[[ The input open ]]

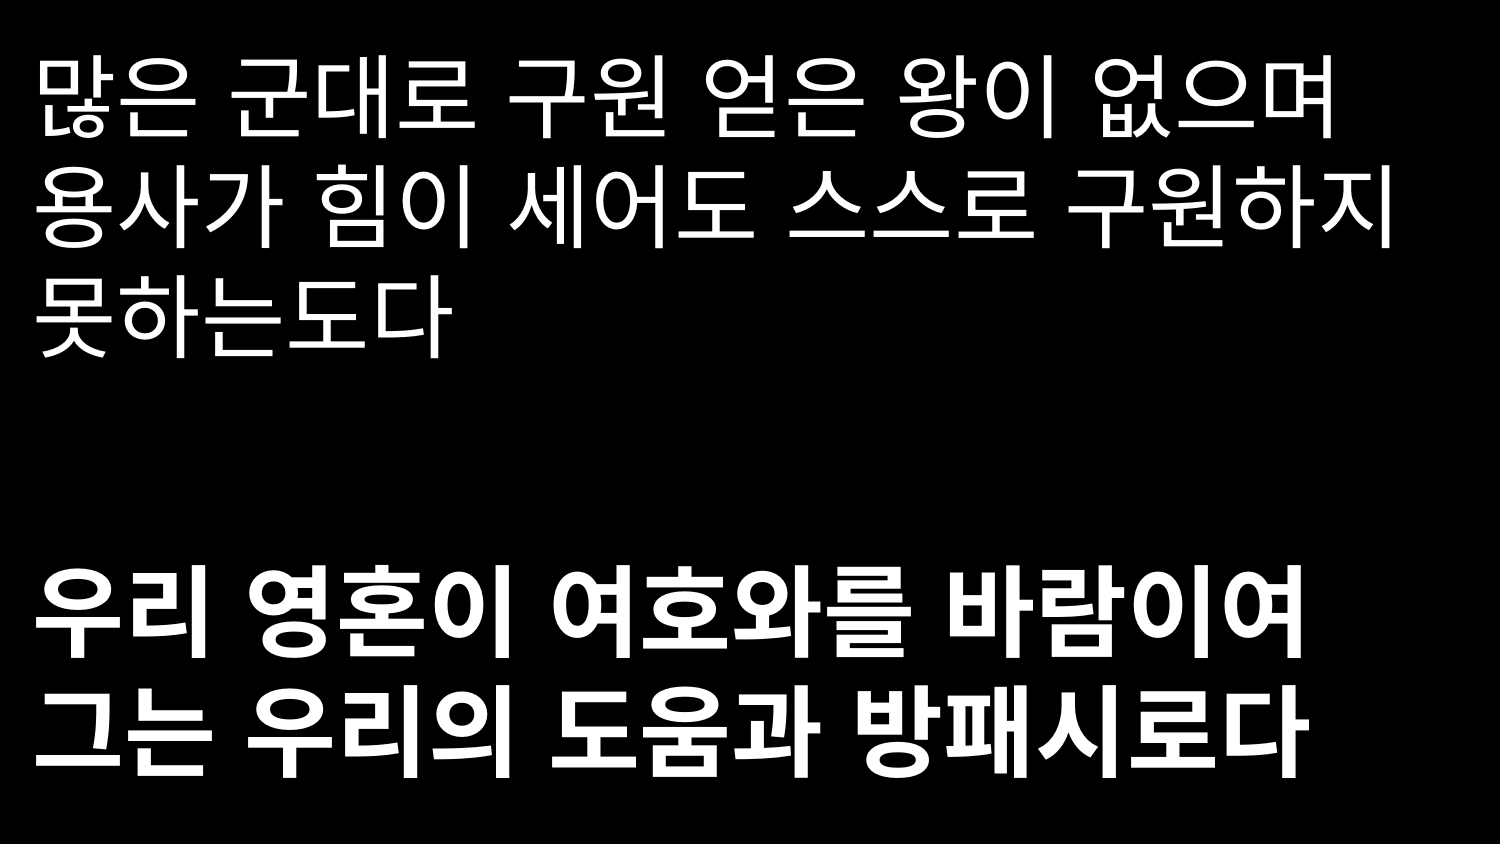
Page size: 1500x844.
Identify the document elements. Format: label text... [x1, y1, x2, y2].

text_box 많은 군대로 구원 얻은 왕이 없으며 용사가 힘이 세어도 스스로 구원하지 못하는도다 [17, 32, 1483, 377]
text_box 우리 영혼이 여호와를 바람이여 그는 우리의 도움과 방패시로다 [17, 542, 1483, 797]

[[ The input closed ]]
[[ The input open ]]

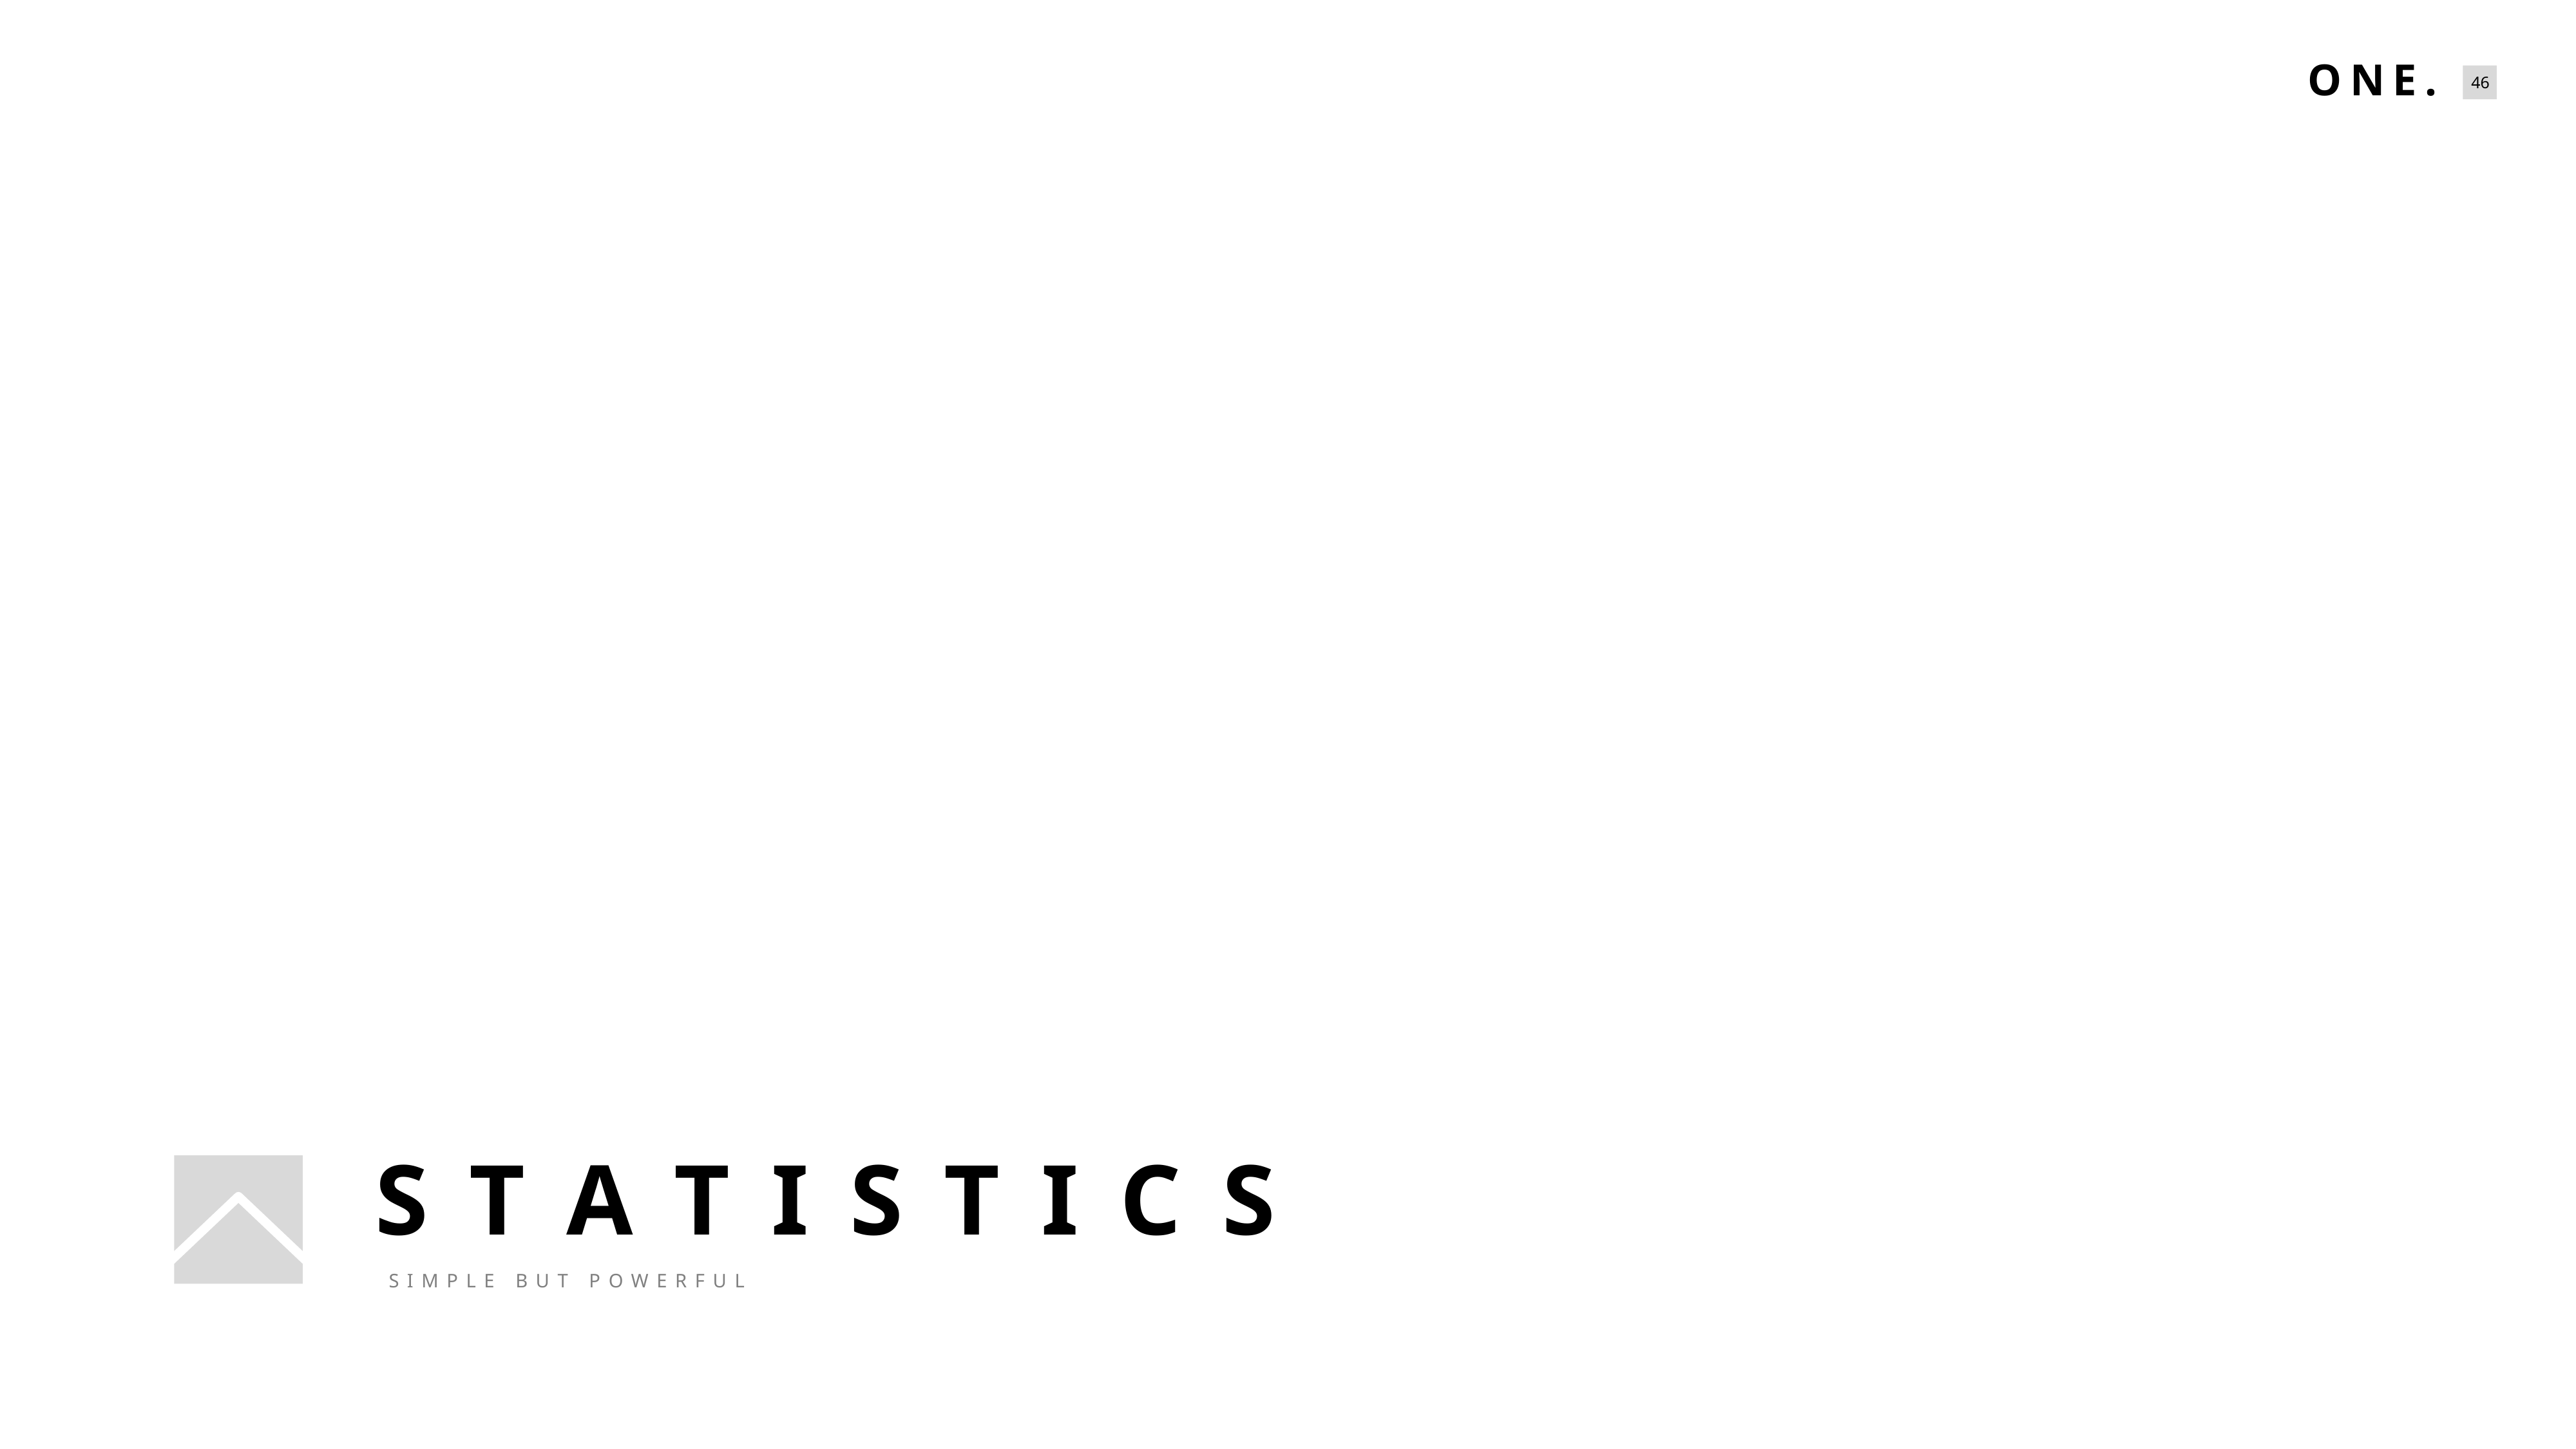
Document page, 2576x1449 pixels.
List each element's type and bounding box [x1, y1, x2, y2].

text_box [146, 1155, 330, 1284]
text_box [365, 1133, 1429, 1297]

[[ The input closed ]]
[[ The input open ]]

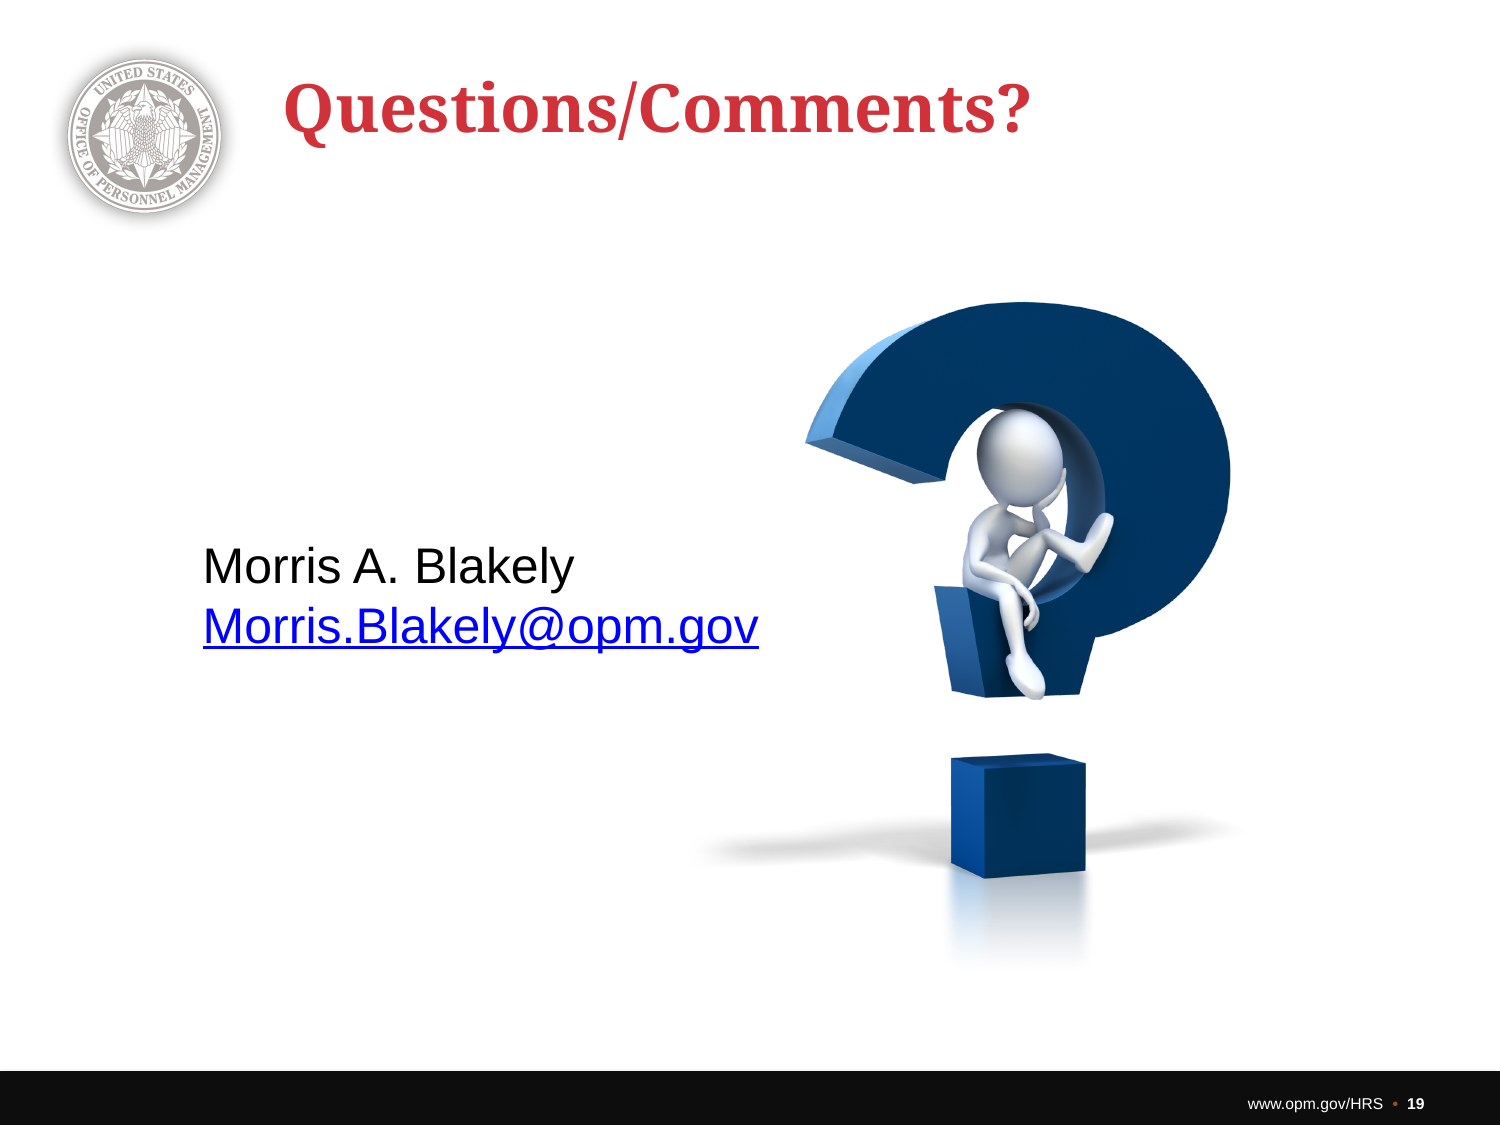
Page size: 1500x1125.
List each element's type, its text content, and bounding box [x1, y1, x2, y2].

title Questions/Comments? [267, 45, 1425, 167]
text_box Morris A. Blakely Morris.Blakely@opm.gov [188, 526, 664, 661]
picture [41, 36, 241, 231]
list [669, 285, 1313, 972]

[[ The input closed ]]

### Task objective
Across the whole listing above, find every line with the string "size" and copy it.

### Expected answer
Page size: 1500x844.
Page size: 1500x1125.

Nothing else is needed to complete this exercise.